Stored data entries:
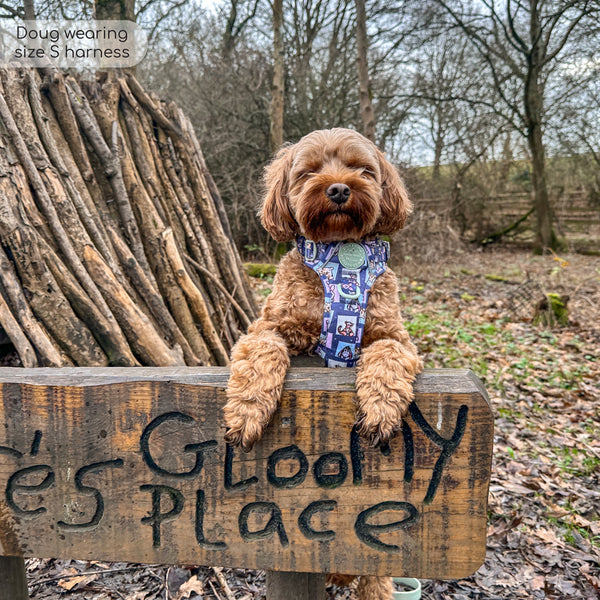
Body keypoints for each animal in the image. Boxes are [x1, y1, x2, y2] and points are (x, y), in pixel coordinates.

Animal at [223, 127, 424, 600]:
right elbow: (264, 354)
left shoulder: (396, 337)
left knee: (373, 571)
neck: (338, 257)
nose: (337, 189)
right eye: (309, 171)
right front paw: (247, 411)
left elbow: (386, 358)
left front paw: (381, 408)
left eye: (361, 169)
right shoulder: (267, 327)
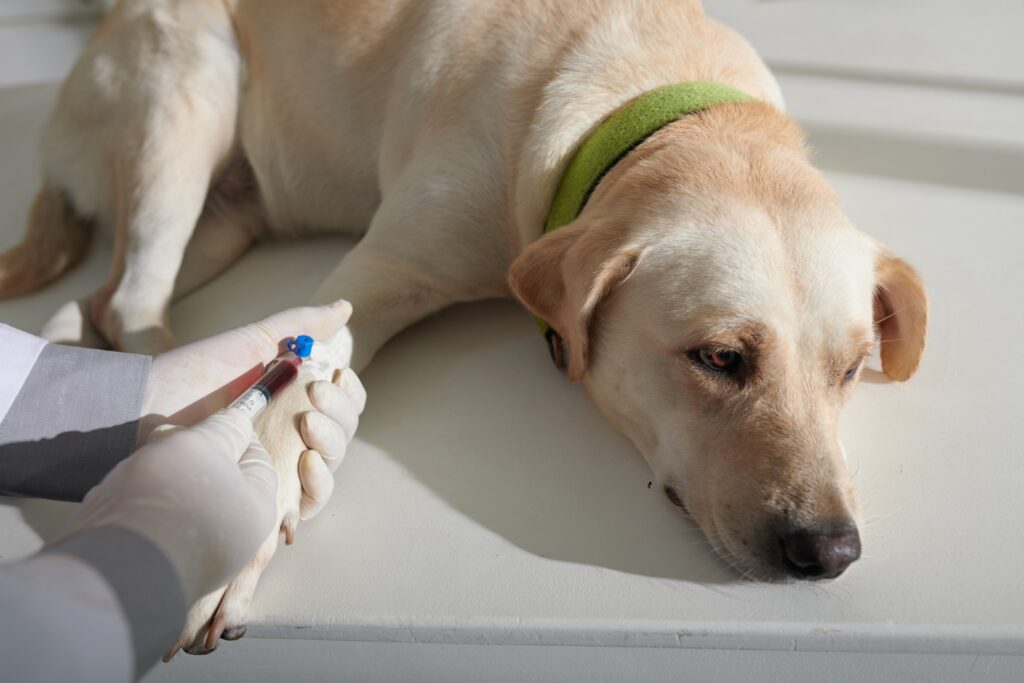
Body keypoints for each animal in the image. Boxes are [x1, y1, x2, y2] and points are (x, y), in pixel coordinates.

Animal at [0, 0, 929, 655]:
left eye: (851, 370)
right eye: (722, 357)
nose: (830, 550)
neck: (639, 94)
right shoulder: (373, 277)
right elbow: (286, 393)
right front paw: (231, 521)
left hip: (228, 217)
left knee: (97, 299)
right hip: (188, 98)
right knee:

--

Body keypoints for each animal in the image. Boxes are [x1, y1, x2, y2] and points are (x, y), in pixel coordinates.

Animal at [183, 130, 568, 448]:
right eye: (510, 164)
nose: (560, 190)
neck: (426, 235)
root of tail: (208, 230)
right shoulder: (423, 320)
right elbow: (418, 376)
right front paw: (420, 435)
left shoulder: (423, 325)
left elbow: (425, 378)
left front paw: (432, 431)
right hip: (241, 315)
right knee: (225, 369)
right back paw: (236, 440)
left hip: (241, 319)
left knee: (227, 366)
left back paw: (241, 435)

## Task details
One stretch of the lines above is wanted, from the line that contains "right eye: (510, 164)" through the line that contains "left back paw: (241, 435)". Output it exactly.

## Result of this task
right eye: (510, 164)
nose: (560, 190)
neck: (426, 235)
root of tail: (208, 230)
right shoulder: (423, 320)
right elbow: (418, 376)
right front paw: (420, 435)
left shoulder: (423, 325)
left elbow: (425, 378)
left front paw: (432, 431)
right hip: (241, 315)
right knee: (225, 369)
right back paw: (236, 440)
left hip: (241, 319)
left knee: (227, 366)
left back paw: (241, 435)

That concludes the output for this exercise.